Brought to you by:

AFA continues the FOFA fight

The Association of Financial Advisers (AFA) is continuing its campaign to amend the Future of Financial Advice (FOFA) legislation by writing to all senators and federal MPs.

The AFA’s letter lists five concerns about the two FOFA bills and describe what amendments it wants.

Top of the list is the removal of retrospective fee disclosure requirements. The AFA argues it would be a huge cost burden to the financial services industry, saying the requirement infringes existing contracts between advisers and their clients.

Not surprisingly the AFA also wants the opt-in proposal removed.

It cites increased costs of about $120 per client a year, and says the requirement will create unnecessary red tape.

The third issue raised by the AFA relates to improving the clarity of the best interest duty, saying the current wording in the bill creates uncertainty and will need to be tested in the courts.

“Uncertainty with respect to the best interests duty is likely to result in an increase in professional indemnity premiums,” the letter says.

The fourth issue centres on the ban on conflicted remuneration and concern that it could be applied retrospectively.

The AFA argues the transitional arrangements for FOFA fail to confirm government assurances the legislation will not be applied retrospectively.

The letter says the uncertainty of the transitional arrangements will affect the value of adviser businesses that are being sold.

The final issue calls for delaying the July 1 implementation of the legislation until the industry is ready.
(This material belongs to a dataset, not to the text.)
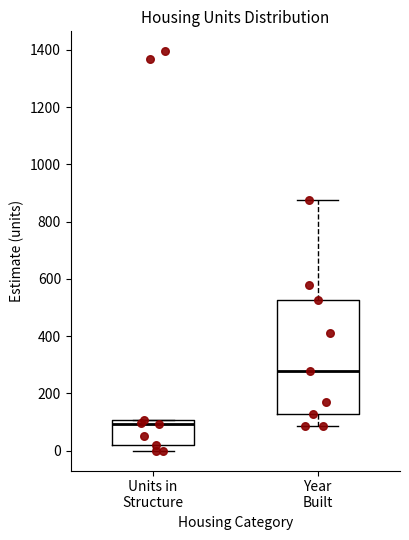

Reading left to right, read every box against the y-axis: the position of its median line, the range the box covers, and the ends of its whiskers. The values are not printed on the chart, so give them approximately, as read against the axis.

Units in Structure: median 100 (just below the box's upper edge), box 20 to 100, whiskers 0 to 100
Year Built: median 280, box 120 to 520, whiskers 80 to 880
The AFA is proposing July 1 next year as a more suitable date.

It says the July 1 2012 deadline is now impossible to meet and without a delay the outcomes for consumers will be “sub-optimal”.

AFA CEO Richard Klipin says the association will support legislation that improves transparency around advice and encourages more people to see an adviser.

“We believe the draft FOFA legislation, as it currently stands, fails on both these counts.”